## What you will do:
Write out verbatim the stretch of the passage below on the Frimley remote monitoring service that starts at "Patients are issued" and ends after "locally when needed.".

## Passage:
================
The Frimley Health and Care Remote Monitoring Service enables health readings, such as a resident’s symptoms and blood pressure, to be shared with their Digital Health Team. This team of healthcare professionals can spot any changes and offer clinical advice and further support to enable early intervention. The team operates under medical supervision and includes one nurse for every 2,500 patients, along with one care navigator and one care coordinator for every 900 patients. They also provide an out of hours service for 24/7 support.

Patients are issued equipment such as blood pressure monitors, pulse oximeters, thermometers and supported to upload updates on their condition. This information is usually shared either daily or weekly according to the patient’s needs so the team is alerted to deterioration or other issues. Working closely with colleagues across health and social care, this service also enables GP practices to intervene earlier to manage deterioration of their patients locally when needed.

Feedback from local residents has been very encouraging with patients, families and carers reporting improved quality of life, an increased sense of being looked after, much better insights into their health and more independent living. Interestingly patient needs scores for patients enrolled on the programme have dropped by a quarter in less than 12 months.

Sharon Boundy, NHS Frimley Transformation Director, said:

“Our secure technology, including shared care records and population health management tools, allow healthcare professionals access to the most accurate and up-to date information and analysis. “We are pleased to share our findings to support this emerging proactive care and remote monitoring model. This allows us to move from a model of care that is reactive and unscheduled towards more proactive and scheduled care.”
================
## Data excerpt:

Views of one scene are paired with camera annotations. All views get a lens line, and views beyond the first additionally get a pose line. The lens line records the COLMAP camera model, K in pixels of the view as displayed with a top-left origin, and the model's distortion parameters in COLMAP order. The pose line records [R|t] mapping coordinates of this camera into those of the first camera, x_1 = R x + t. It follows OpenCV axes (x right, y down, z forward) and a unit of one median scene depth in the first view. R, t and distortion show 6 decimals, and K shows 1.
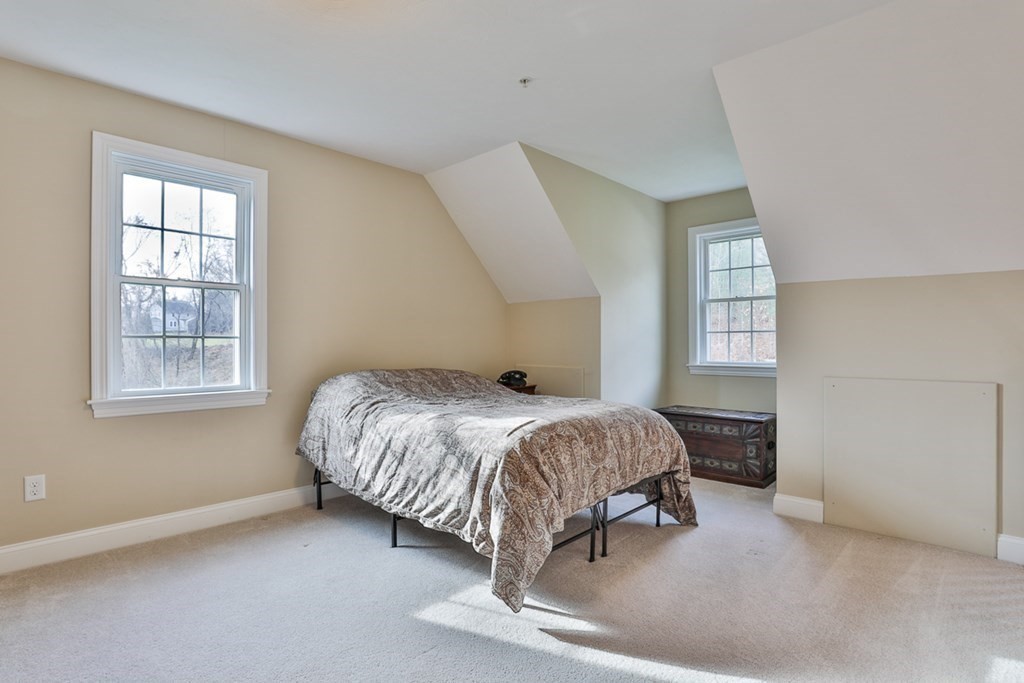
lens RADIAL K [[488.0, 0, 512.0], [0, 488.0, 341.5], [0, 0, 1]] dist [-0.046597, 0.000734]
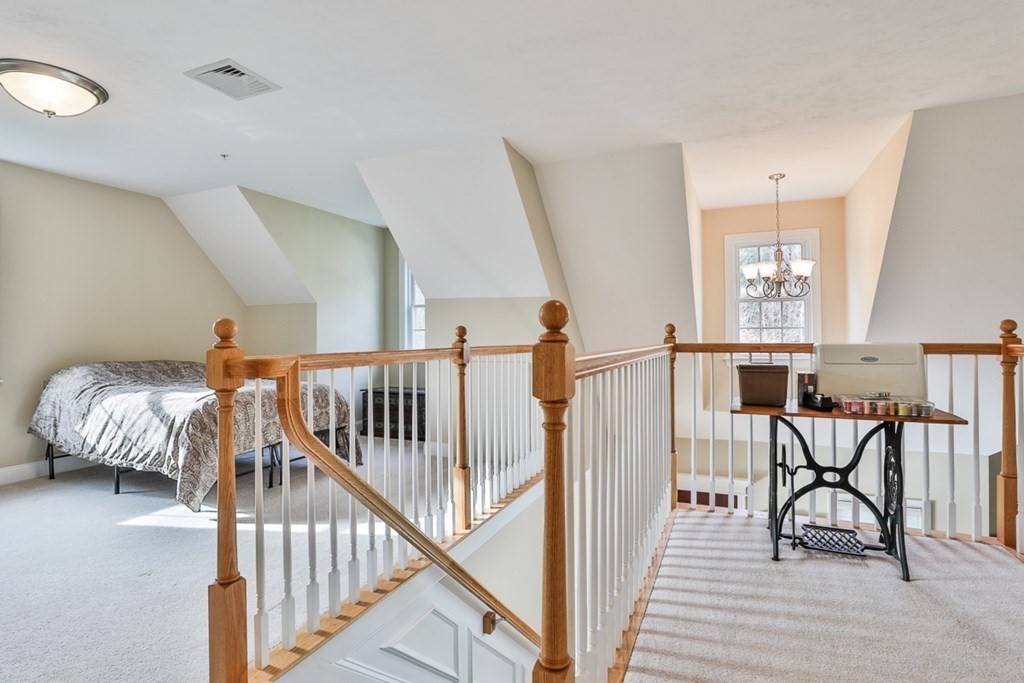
================
## Finished exercise:
Patients are issued equipment such as blood pressure monitors, pulse oximeters, thermometers and supported to upload updates on their condition. This information is usually shared either daily or weekly according to the patient’s needs so the team is alerted to deterioration or other issues. Working closely with colleagues across health and social care, this service also enables GP practices to intervene earlier to manage deterioration of their patients locally when needed.